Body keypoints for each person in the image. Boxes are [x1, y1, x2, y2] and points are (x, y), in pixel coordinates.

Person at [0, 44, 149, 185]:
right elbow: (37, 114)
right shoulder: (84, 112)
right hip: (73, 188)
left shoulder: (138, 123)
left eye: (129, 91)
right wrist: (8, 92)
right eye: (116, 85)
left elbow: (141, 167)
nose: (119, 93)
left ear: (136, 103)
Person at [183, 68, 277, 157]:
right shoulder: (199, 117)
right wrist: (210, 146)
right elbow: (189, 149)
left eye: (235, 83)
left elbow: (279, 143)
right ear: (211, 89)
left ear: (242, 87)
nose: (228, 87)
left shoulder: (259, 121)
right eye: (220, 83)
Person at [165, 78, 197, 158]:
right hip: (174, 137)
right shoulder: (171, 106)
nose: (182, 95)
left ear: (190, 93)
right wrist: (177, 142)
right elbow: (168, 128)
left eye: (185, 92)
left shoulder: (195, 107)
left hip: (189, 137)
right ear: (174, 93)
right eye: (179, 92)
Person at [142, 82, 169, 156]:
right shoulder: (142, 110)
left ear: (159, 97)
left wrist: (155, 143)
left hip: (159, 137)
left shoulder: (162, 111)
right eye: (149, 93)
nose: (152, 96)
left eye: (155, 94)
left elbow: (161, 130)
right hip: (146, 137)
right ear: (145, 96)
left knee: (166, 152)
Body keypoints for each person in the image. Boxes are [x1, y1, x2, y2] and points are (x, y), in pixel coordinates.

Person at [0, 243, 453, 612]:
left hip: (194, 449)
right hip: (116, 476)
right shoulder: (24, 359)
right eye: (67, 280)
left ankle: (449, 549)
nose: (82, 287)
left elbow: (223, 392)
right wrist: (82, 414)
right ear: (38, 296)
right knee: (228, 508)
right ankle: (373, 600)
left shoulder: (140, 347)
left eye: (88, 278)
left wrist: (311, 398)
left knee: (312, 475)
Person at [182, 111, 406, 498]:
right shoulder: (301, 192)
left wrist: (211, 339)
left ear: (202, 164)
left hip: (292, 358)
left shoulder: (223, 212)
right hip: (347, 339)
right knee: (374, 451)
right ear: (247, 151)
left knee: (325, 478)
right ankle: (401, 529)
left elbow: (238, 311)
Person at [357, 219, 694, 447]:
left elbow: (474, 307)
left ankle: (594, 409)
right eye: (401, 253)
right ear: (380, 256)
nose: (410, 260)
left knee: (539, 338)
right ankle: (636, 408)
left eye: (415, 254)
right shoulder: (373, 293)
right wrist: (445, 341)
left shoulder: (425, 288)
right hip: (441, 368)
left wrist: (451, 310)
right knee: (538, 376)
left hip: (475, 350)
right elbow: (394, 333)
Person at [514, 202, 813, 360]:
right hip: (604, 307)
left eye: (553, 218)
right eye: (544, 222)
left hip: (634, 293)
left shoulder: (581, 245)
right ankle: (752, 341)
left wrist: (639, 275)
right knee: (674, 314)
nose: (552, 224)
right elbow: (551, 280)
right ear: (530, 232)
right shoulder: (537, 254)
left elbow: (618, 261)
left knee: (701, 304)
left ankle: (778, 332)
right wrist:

[To do]: Could you please reproduce each record exactly, leaving nothing out?

[Completed exercise]:
Body keypoints for each person in the image. Boxes are [x1, y1, x2, y2] and points are (x, y), in pixel coordinates.

Person at [0, 44, 149, 185]:
right elbow: (37, 114)
right shoulder: (84, 112)
right hip: (73, 188)
left shoulder: (138, 123)
left eye: (129, 91)
right wrist: (8, 92)
right eye: (116, 85)
left elbow: (141, 167)
nose: (119, 93)
left ear: (136, 103)
Person at [183, 68, 277, 157]:
right shoulder: (199, 117)
right wrist: (210, 146)
right elbow: (189, 149)
left eye: (235, 83)
left elbow: (279, 143)
right ear: (211, 89)
left ear: (242, 87)
nose: (228, 87)
left shoulder: (259, 121)
right eye: (220, 83)
Person at [165, 78, 197, 158]:
right hip: (174, 137)
right shoulder: (171, 106)
nose: (182, 95)
left ear: (190, 93)
right wrist: (177, 142)
right elbow: (168, 128)
left eye: (185, 92)
left shoulder: (195, 107)
left hip: (189, 137)
right ear: (174, 93)
right eye: (179, 92)
Person at [142, 82, 169, 156]:
right shoulder: (142, 110)
left ear: (159, 97)
left wrist: (155, 143)
left hip: (159, 137)
left shoulder: (162, 111)
right eye: (149, 93)
nose: (152, 96)
left eye: (155, 94)
left elbow: (161, 130)
right hip: (146, 137)
right ear: (145, 96)
left knee: (166, 152)
Body keypoints for each person in the image. Boxes are [x1, y1, x2, y2] and points are (x, y), in pixel coordinates.

Person at [0, 243, 453, 612]:
left hip: (194, 449)
right hip: (116, 476)
right shoulder: (24, 359)
right eye: (67, 280)
left ankle: (449, 549)
nose: (82, 287)
left elbow: (223, 392)
right wrist: (82, 414)
right ear: (38, 296)
right knee: (228, 508)
right ankle: (373, 600)
left shoulder: (140, 347)
left eye: (88, 278)
left wrist: (311, 398)
left knee: (312, 475)
Person at [182, 111, 406, 498]:
right shoulder: (301, 192)
left wrist: (211, 339)
left ear: (202, 164)
left hip: (292, 358)
left shoulder: (223, 212)
right hip: (347, 339)
right knee: (374, 451)
right ear: (247, 151)
left knee: (325, 478)
right ankle: (401, 529)
left elbow: (238, 311)
Person at [357, 219, 694, 447]:
left elbow: (474, 307)
left ankle: (594, 409)
right eye: (401, 253)
right ear: (380, 256)
nose: (410, 260)
left knee: (539, 338)
right ankle: (636, 408)
left eye: (415, 254)
right shoulder: (373, 293)
right wrist: (445, 341)
left shoulder: (425, 288)
right hip: (441, 368)
left wrist: (451, 310)
right knee: (538, 376)
left hip: (475, 350)
right elbow: (394, 333)
Person at [514, 202, 813, 360]:
right hip: (604, 307)
left eye: (553, 218)
right eye: (544, 222)
left hip: (634, 293)
left shoulder: (581, 245)
right ankle: (752, 341)
left wrist: (639, 275)
right knee: (674, 314)
nose: (552, 224)
right elbow: (551, 280)
right ear: (530, 232)
right shoulder: (537, 254)
left elbow: (618, 261)
left knee: (701, 304)
left ankle: (778, 332)
right wrist:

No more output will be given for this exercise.